GOAL →
Write out the lines of the records verbatim, starting at the first line of the records and ending at the line that contains "scientific name: Scleria melanomphala", with both ends included.

Extracted data entries:
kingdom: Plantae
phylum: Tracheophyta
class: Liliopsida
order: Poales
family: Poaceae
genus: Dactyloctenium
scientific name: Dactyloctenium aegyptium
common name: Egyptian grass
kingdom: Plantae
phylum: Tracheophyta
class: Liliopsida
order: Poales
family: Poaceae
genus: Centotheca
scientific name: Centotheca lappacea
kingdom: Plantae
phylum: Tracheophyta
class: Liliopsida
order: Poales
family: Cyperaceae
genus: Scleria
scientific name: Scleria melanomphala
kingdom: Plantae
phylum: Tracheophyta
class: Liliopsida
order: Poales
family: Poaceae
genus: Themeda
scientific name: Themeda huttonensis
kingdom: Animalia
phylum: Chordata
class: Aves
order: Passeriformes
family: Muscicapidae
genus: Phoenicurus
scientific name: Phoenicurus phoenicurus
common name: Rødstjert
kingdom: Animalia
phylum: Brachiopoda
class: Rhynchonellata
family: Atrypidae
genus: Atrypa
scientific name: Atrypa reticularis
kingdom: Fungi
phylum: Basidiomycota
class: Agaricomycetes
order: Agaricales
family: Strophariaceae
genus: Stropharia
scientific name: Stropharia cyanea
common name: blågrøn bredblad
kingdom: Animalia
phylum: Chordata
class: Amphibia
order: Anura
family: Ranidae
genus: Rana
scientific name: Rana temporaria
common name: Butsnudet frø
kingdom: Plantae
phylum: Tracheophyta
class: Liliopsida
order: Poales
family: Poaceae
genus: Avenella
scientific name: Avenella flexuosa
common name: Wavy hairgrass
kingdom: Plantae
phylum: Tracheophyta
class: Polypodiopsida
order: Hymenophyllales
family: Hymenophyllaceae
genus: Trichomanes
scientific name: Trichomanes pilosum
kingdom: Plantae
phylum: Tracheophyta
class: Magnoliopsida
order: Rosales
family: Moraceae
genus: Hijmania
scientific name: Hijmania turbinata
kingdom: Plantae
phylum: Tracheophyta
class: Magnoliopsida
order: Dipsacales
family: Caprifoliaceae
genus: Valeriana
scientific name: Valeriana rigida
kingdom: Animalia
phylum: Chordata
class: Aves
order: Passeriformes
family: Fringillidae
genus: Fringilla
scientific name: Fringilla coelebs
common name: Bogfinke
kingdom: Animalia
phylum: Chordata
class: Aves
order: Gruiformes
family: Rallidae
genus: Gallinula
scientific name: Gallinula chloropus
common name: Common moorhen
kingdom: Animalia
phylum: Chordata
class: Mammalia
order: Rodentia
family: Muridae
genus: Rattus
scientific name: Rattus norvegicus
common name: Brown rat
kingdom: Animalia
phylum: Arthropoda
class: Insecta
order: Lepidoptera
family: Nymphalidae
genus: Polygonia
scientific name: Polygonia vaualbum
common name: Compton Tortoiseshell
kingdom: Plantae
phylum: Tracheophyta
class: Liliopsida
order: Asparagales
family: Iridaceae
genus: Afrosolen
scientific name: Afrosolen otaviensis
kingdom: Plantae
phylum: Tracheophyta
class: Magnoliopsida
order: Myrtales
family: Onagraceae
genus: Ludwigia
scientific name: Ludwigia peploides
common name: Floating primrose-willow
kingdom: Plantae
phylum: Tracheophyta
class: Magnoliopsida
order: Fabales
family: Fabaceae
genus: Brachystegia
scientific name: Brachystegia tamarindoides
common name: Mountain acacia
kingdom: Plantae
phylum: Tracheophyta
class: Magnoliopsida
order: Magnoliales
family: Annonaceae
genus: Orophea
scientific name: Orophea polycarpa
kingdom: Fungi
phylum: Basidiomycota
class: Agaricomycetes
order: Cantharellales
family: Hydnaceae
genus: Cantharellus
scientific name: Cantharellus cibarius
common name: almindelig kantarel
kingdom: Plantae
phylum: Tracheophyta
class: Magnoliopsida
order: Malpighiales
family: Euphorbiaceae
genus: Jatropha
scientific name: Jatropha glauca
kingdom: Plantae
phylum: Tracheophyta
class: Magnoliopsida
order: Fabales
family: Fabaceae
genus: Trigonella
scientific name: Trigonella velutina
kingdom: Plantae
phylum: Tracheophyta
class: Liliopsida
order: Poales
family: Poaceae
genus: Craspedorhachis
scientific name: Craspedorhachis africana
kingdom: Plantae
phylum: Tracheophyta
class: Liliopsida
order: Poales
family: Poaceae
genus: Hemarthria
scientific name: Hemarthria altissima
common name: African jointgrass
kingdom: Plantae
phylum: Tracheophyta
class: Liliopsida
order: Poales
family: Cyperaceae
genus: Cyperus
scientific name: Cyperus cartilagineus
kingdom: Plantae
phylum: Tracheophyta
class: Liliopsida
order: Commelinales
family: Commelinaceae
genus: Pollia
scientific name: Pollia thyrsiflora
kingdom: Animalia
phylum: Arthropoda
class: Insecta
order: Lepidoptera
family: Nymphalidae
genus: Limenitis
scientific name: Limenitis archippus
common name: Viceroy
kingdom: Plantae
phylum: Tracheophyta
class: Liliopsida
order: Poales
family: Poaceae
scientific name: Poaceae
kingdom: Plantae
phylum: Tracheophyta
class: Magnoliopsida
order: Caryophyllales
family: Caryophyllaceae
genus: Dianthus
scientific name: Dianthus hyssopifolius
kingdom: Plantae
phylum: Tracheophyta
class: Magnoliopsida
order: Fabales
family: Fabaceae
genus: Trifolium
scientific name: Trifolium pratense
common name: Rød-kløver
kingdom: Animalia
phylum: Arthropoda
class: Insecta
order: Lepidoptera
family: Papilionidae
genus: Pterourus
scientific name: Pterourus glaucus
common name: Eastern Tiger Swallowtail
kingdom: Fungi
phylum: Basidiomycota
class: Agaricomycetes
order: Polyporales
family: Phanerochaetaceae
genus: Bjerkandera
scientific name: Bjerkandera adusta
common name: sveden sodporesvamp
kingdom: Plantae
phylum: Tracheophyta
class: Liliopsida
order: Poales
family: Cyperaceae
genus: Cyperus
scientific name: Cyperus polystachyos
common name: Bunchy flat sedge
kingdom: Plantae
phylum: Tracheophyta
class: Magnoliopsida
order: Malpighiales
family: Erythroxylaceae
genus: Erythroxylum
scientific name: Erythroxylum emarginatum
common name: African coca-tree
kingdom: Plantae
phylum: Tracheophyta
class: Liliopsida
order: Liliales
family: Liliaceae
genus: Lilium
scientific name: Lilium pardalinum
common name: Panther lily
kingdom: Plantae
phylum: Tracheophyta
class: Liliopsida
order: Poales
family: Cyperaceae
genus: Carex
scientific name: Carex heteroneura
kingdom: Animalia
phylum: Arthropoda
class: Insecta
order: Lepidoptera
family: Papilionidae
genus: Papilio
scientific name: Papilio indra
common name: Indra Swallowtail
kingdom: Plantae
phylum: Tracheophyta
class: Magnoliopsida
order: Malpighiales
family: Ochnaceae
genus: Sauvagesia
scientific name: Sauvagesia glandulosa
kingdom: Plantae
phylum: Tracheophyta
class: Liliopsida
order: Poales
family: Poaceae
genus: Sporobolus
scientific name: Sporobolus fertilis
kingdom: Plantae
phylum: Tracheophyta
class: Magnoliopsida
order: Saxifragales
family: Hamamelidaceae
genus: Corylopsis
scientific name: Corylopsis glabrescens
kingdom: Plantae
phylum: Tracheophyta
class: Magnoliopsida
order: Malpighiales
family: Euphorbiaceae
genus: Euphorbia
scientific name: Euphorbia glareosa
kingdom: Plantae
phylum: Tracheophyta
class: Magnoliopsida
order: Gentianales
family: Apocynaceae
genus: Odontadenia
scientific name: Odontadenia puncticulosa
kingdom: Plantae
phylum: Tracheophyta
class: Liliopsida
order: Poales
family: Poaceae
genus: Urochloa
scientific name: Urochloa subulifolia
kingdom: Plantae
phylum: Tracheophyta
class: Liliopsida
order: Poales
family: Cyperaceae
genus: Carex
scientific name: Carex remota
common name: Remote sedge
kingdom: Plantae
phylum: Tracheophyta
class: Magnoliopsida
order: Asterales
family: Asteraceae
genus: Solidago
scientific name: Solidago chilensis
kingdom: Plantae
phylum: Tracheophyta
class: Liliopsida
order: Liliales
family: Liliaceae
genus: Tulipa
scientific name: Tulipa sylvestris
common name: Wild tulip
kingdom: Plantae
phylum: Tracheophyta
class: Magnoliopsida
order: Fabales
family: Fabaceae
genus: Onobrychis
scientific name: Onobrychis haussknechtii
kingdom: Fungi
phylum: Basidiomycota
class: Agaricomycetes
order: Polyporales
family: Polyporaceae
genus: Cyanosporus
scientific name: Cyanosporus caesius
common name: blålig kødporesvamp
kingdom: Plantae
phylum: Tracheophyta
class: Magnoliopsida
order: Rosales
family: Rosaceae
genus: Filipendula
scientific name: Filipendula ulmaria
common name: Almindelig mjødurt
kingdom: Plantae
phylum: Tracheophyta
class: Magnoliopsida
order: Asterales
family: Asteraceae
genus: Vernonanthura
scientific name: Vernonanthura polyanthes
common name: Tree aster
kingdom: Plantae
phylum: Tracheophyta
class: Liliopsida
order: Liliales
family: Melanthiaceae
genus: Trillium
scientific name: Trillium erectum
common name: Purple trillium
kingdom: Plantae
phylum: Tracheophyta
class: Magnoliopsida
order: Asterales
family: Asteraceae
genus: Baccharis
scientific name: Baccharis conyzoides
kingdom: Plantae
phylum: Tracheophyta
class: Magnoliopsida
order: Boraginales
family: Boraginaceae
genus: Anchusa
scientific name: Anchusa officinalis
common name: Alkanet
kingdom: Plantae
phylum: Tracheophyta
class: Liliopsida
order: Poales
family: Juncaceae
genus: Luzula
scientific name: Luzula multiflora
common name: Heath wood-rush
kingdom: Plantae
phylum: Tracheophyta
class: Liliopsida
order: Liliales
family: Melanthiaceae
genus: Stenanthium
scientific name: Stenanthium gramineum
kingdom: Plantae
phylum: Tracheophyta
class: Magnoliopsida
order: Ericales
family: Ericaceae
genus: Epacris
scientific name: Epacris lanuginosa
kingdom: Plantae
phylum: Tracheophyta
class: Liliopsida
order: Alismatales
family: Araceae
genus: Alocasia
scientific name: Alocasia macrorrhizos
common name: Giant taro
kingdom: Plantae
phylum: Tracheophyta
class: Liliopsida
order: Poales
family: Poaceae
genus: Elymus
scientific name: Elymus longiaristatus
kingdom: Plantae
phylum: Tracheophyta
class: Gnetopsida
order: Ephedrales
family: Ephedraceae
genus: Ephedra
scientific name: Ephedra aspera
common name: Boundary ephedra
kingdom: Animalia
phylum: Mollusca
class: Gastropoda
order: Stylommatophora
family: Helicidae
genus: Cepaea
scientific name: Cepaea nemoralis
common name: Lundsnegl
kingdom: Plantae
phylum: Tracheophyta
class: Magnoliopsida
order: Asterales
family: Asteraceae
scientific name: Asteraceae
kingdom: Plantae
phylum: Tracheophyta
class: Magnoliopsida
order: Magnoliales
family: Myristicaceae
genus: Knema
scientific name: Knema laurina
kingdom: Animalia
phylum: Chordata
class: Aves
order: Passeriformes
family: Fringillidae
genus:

FINAL RESULT →
kingdom: Plantae
phylum: Tracheophyta
class: Liliopsida
order: Poales
family: Poaceae
genus: Dactyloctenium
scientific name: Dactyloctenium aegyptium
common name: Egyptian grass
kingdom: Plantae
phylum: Tracheophyta
class: Liliopsida
order: Poales
family: Poaceae
genus: Centotheca
scientific name: Centotheca lappacea
kingdom: Plantae
phylum: Tracheophyta
class: Liliopsida
order: Poales
family: Cyperaceae
genus: Scleria
scientific name: Scleria melanomphala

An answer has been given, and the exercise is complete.